타원적분

개요

• 먼저 타원적분론 입문 참조
• \(R(x,y)\)는 \(x,y\)의 유리함수이고, \(y^2\)은 \(x\)의 3차 또는 4차식\[\int R(x,\sqrt{ax^3+bx^2+cx+d}) \,dx\] 또는\[\int R(x,\sqrt{ax^4+bx^3+cx^2+dx+e}) \,dx\]

타원 둘레의 길이

• 역사적으로 타원 둘레의 길이를 구하는 적분에서 그 이름이 기원함.
• 타원 \(\frac{x^2}{a^2}+\frac{y^2}{b^2}=1\)의 둘레의 길이는 \(4aE(k)\) 로 주어짐.\[k=\sqrt{1-\frac{b^2}{a^2}}\]\[E(k)=\int_{0}^{\frac{\pi}{2}}\sqrt{1-k^2\sin^2 \theta} d\theta =\int_{0}^{1}\frac{\sqrt{1-k^2x^2}}{\sqrt{1-x^2}} dx=\int_{0}^{1}\frac{1-k^2x^2}{\sqrt{(1-x^2)(1-k^2x^2)}}\,dx\]

정의

• 일반적으로 다음과 같은 형태로 주어지는 적분을 타원적분이라 부름

\[\int R(x,y)\,dx\] 여기서 \(R(x,y)\)는 \(x,y\)의 유리함수, \(y^2\)= 중근을 갖지 않는 \(x\)의 3차식 또는 4차식.

• 예를 들자면,

\[\int \frac{dx}{\sqrt{1-x^4}}\] \[\int \frac{1-k^2x^2}{\sqrt{(1-x^2)(1-k^2x^2)}}\,dx\]

일종타원적분과 이종타원적분

• 제1종타원적분 K (complete elliptic integral of the first kind)\[K(k) = \int_0^{\frac{\pi}{2}} \frac{d\theta}{\sqrt{1-k^2 \sin^2\theta}}=\int_0^1\frac{1}{\sqrt{(1-x^2)(1-k^2x^2)}}\,dx\]\[K(k) =\frac{\pi}{2}\,_2F_1(\frac{1}{2},\frac{1}{2};1;k^2)\]
• 제2종타원적분 E (complete elliptic integral of the second kind)\[E(k)=\int_{0}^{\frac{\pi}{2}}\sqrt{1-k^2\sin^2 \theta} d\theta =\int_{0}^{1}\frac{\sqrt{1-k^2x^2}}{\sqrt{1-x^2}} dx=\int_{0}^{1}\frac{1-k^2x^2}{\sqrt{(1-x^2)(1-k^2x^2)}}\,dx\]\[E(k) =\frac{\pi}{2}\,_2F_1(\frac{1}{2},-\frac{1}{2};1;k^2)\]
• \(\,_2F_1(a,b;c;z)\)는 초기하급수(Hypergeometric series)

르장드르의 항등식

• 일종타원적분과 이종타원적분 사이에는 다음과 같은 관계가 성립

\[E(k)K'(k)+E'(k)K(k)-K(k)K'(k)=\frac{\pi}{2}\]

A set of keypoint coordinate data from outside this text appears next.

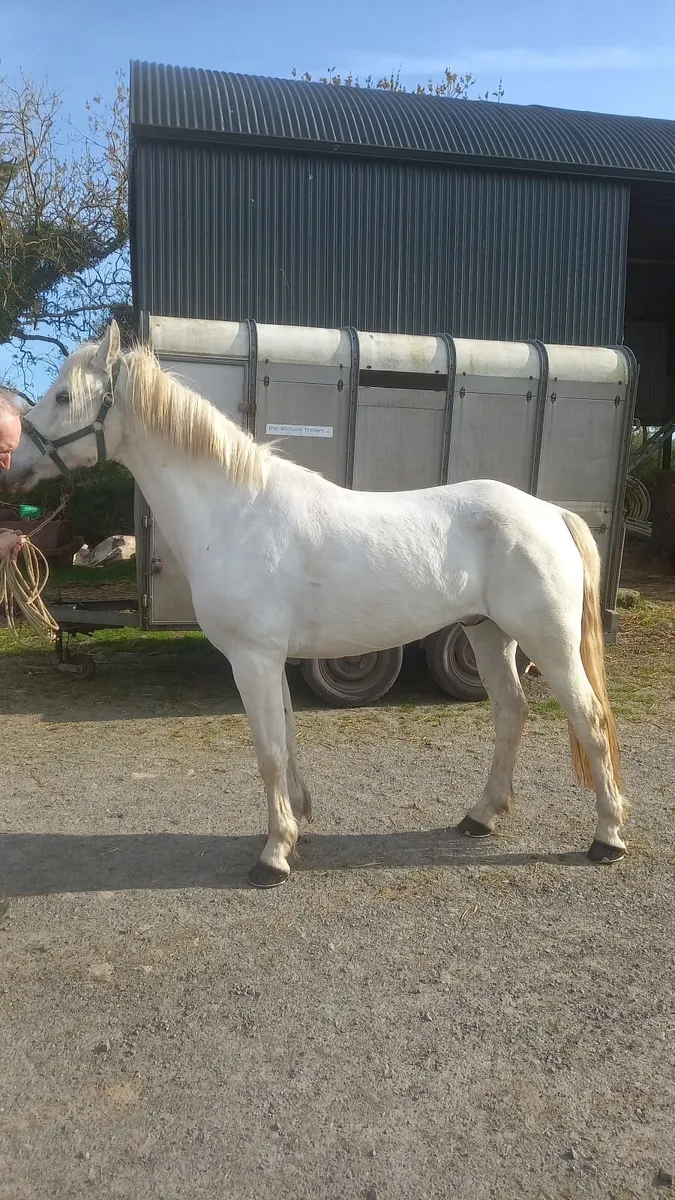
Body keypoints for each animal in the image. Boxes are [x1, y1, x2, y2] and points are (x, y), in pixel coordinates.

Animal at [8, 321, 628, 887]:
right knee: (510, 714)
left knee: (590, 721)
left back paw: (607, 838)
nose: (13, 465)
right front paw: (295, 824)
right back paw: (481, 817)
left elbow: (268, 752)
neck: (235, 512)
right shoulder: (270, 659)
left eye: (63, 396)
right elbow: (286, 739)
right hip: (488, 633)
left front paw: (273, 857)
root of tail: (550, 512)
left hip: (549, 642)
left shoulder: (252, 659)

또는 \(\theta+\phi=\frac{\pi}{2}\) 에 대하여 \[E(\sin\theta)K(\sin\phi)+E(\sin\phi)K(\sin\theta)-K(\sin\theta)K(\sin\phi)=\frac{\pi}{2}\]

• 특별히 다음과 같은 관계가 성립함

\[2K(\frac{1}{\sqrt{2}})E(\frac{1}{\sqrt{2}})-K(\frac{1}{\sqrt{2}})^2=\frac{\pi}{2}\]

산술기하평균함수(AGM)와 파이값의 계산에 응용

덧셈공식

• 파그나노의 공식 (렘니스케이트 곡선과 Lemniscatomy 항목 참조)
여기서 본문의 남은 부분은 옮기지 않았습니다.